17.3. Checking and Fixing Filesystem Errors
17.3.1. How do filesystems sustain damage? What is fsck?
When a machine loses power without being properly shut down,
data can be lost. On a multi-user machine, data loss is almost assured.
The reason for this is that, for efficiency's sake, not every change to a
file is written directly to the files itself. Instead, the changes are
recorded in memory buffers that temporarily hold part of the files'
contents. That way small changes can be collected in the buffer and written
to disk all at once, sidestepping the extreme slowness of disk I/O. The act
of writing a buffer's contents to disk is called flushing or
syncing. When a machine goes down without syncing, the changes
in memory are lost.
17.3.2. What is fsck?
Fortunately, it is at least possible to deduce which files were
open when the machine went down and restore the filesystem to a
consistent state. The command that does this work is called fsck
(in abbreviation of "filesystem check").
Since the Unix operating systems each support multiple
filesystem types, fsck is usually a front-end
for different filesystem-specific programs. Because
filesystems vary in their features, those back-end
programs will vary in their options. In operating systems where
this is the case, fsck can take different filesystem-specific options
to pass to those back ends.
In addition, fsck syntax varies among Unix implementations.
However, the semantics are fairly consistent. The main useful
options to fsck allow you to
- check several filesystems in parallel. This option works
faster than checking the systems in succession.

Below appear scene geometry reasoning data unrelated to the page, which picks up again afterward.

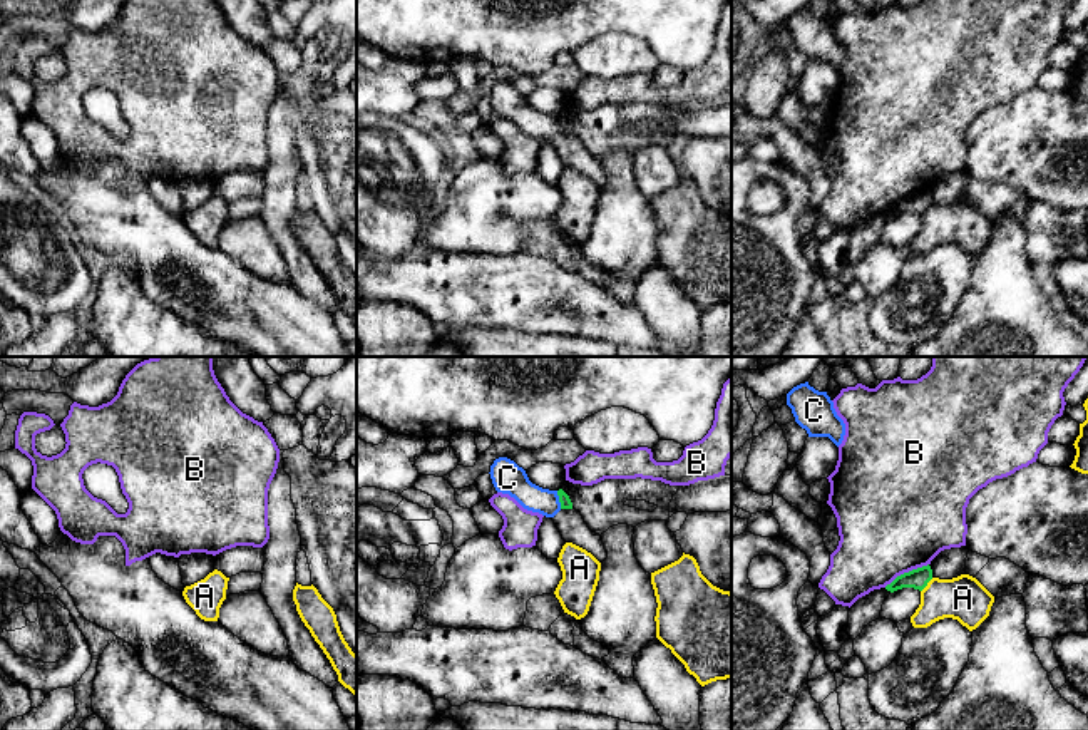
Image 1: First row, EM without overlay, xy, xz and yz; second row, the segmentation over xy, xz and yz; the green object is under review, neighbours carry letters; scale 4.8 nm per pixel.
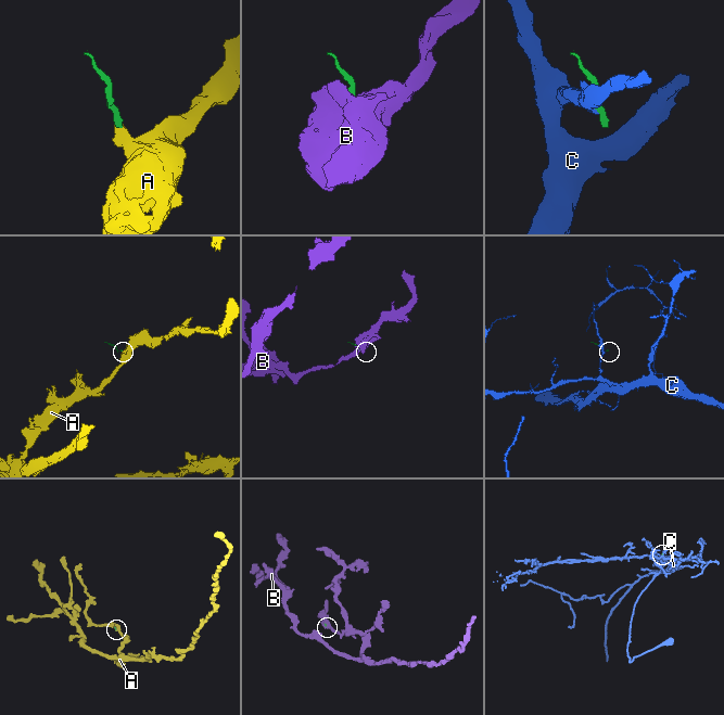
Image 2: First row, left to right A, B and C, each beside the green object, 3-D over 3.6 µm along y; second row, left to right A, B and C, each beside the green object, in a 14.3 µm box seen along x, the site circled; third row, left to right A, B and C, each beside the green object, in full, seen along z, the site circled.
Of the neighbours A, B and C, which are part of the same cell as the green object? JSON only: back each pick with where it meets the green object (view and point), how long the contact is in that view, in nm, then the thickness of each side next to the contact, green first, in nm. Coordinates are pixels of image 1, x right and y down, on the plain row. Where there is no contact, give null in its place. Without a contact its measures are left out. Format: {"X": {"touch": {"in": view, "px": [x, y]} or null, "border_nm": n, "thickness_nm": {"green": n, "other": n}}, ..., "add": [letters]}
{"add": []}

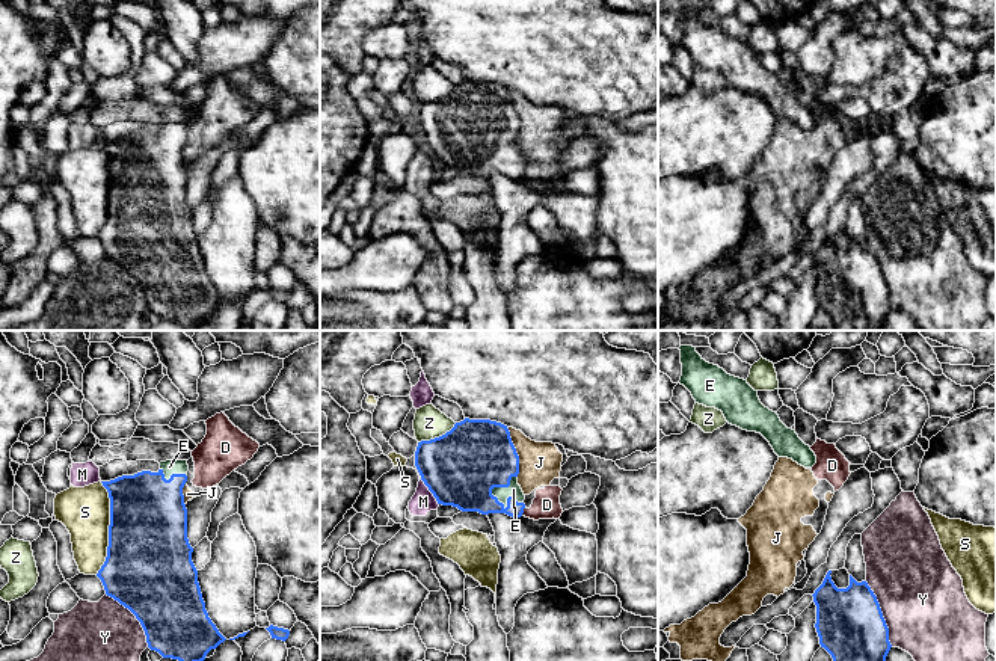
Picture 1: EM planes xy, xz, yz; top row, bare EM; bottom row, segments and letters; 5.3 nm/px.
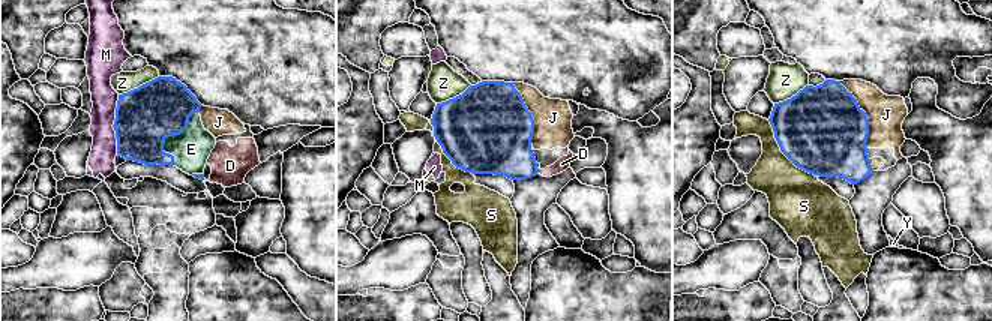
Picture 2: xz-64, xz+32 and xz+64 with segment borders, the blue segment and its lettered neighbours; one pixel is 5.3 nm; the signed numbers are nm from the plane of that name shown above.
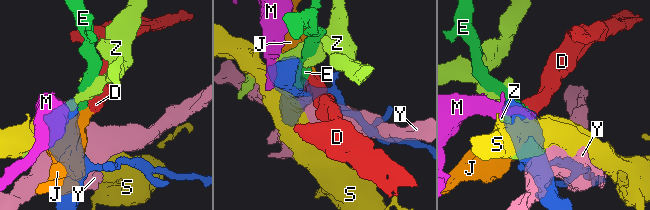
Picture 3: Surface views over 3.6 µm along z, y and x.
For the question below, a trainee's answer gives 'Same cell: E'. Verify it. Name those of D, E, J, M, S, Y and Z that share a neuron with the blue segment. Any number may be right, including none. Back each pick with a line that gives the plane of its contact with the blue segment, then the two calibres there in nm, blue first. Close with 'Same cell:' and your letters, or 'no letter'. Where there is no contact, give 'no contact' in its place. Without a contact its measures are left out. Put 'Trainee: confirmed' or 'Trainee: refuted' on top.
Trainee: confirmed
E: xz | 400/70 nm
Same cell: E

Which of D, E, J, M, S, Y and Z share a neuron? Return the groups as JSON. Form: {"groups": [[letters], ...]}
{"groups": [["D", "J"], ["E"], ["M"], ["S"], ["Y"], ["Z"]]}

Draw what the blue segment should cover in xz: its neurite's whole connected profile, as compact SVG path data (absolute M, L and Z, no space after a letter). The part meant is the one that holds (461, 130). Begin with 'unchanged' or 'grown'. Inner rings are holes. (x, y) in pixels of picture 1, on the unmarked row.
grown; M465 80L445 97L418 104L415 128L438 166L521 180L519 118L507 88Z

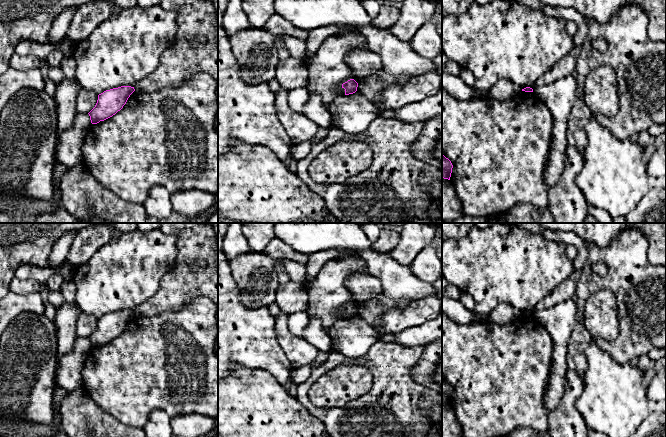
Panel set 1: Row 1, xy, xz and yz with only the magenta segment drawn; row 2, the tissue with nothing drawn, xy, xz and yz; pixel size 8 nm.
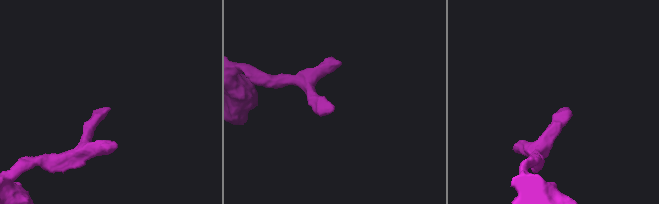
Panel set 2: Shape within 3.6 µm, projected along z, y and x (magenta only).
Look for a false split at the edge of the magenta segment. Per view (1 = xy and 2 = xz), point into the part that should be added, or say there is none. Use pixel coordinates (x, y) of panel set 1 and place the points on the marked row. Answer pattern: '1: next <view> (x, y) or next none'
1: next none
2: next none

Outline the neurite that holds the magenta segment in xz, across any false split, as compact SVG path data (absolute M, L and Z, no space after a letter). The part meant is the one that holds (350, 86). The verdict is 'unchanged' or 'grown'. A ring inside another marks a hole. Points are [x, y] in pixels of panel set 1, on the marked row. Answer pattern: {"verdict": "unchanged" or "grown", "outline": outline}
{"verdict": "unchanged", "outline": "M350 79L342 84L345 89L345 95L353 94L357 91L358 83L354 79Z"}

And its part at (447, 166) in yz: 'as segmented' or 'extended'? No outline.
as segmented

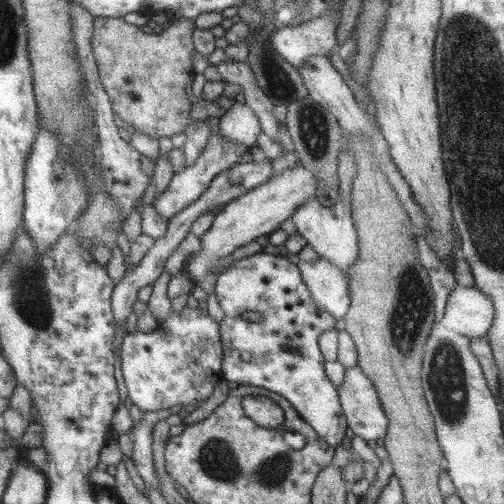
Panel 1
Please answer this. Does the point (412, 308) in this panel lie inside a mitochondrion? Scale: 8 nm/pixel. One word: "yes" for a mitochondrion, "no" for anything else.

It is generally used
for the initial check and repair of all the filesystems
on a machine after it loses power. If fsck finds problems that
it cannot correct automatically, it is necessary to
- repair a filesystem by hand, which involves saving the contents of
unlinked inodes in a top-level directory of the
filesystem called lost+found/. This action implies
a loss of data, which is the reason fsck will not do it automatically.
Normally this interactive mode and the parallel mode described above
cannot be used in conjunction.
- repair a filesystem automatically, which is equivalent to repairing
it by hand and answering "yes" to every question about whether to place
an inode's contents in lost+found/. This option
is usually mutually exclusive with the parallel-checking option.
17.3.3. Running fsck
fsck performs low-level operations on a disk, treating it as
a raw device rather than a filesystem
(i.e. a character device rather than a
block device).
For that reason, it is necessary to unmount a
filesystem before checking it. Otherwise high-level
filesystem activity would cause the memory buffers to drift out of
sync with the disk, effectively causing the whole problem that
required you to run fsck, all over again.
The root (/) filesystem cannot be unmounted, since it contains the
fsck executable itself. This is the reason it is good to make
root filesystems small, to reduce the chance that they will sustain damage
and need to be repaired. If the root filesystem does sustain damage,
it must be repaired either by booting the system in single-user
mode to assure that there will be no filesystem activity other than
the work of fsck itself, or by using
emergency boot media with a root image and another copy
of the fsck executable, and then unmounting the root filesystem.
The first method will fail in the case that the fsck executable itself
is damaged, so the second method is preferrable.